Instructions for the task:
The listing below holds a line with "danceability, 4: 0.352 -> 0.15" and a line with "energy, 13: 0.745 -> 0.9". Reproduce those two lines exactly, plus everything between them.

Supplied material:
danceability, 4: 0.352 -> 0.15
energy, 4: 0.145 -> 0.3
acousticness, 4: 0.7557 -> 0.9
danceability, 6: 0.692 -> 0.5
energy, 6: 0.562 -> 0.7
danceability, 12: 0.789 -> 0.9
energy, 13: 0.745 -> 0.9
--
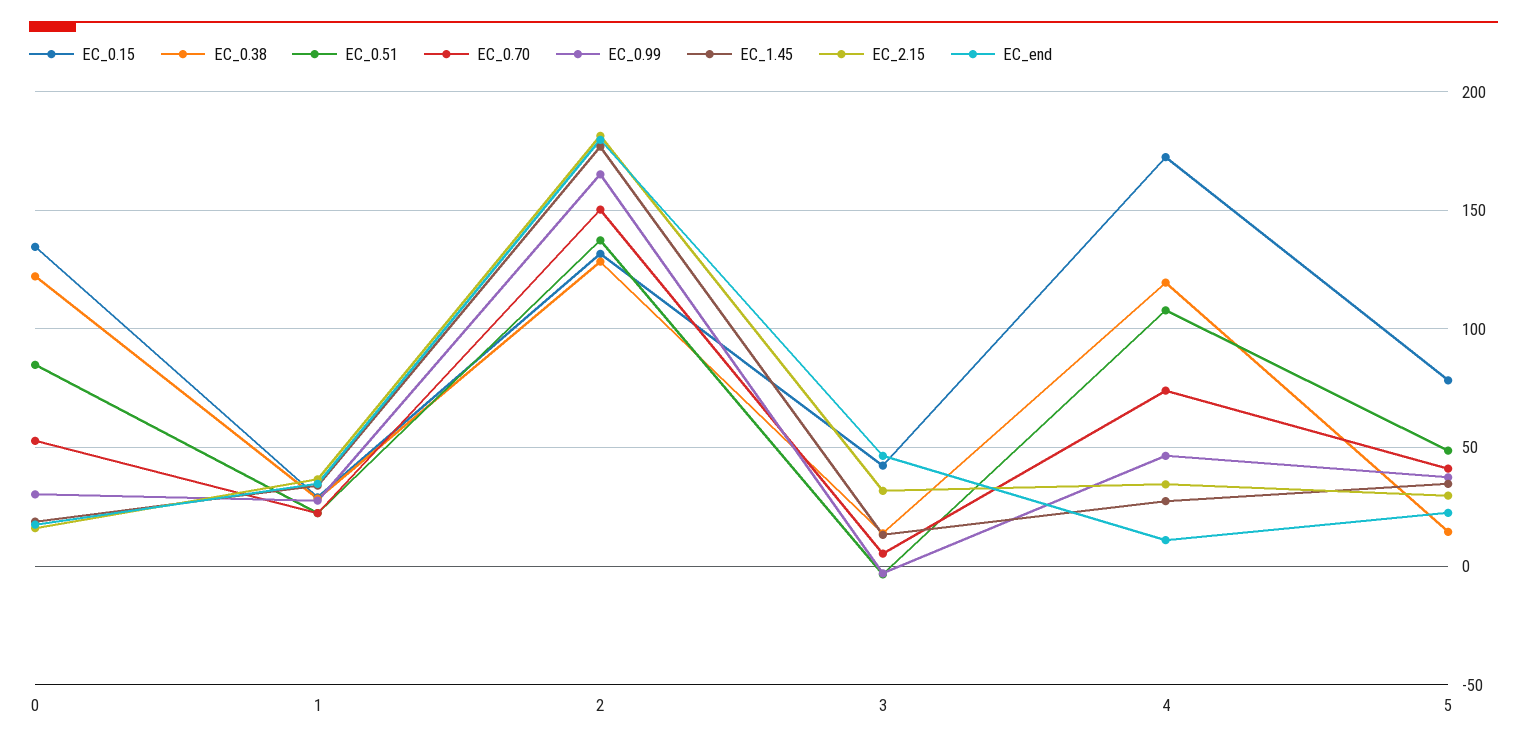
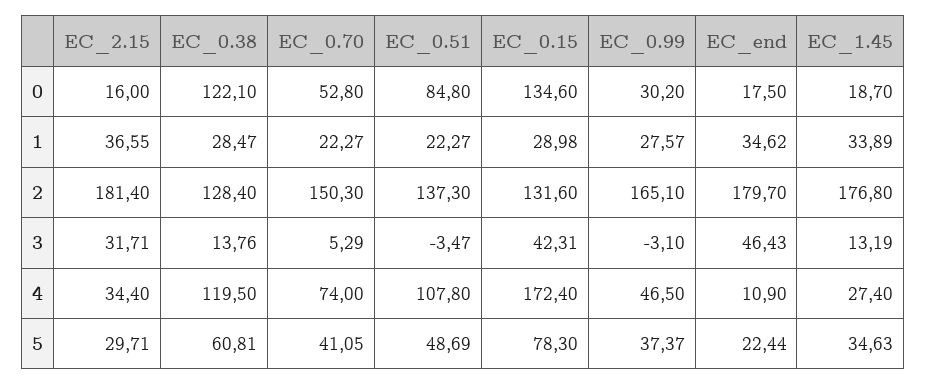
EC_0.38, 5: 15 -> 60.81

Result for this exercise:
danceability, 4: 0.352 -> 0.15
energy, 4: 0.145 -> 0.3
acousticness, 4: 0.7557 -> 0.9
danceability, 6: 0.692 -> 0.5
energy, 6: 0.562 -> 0.7
danceability, 12: 0.789 -> 0.9
energy, 13: 0.745 -> 0.9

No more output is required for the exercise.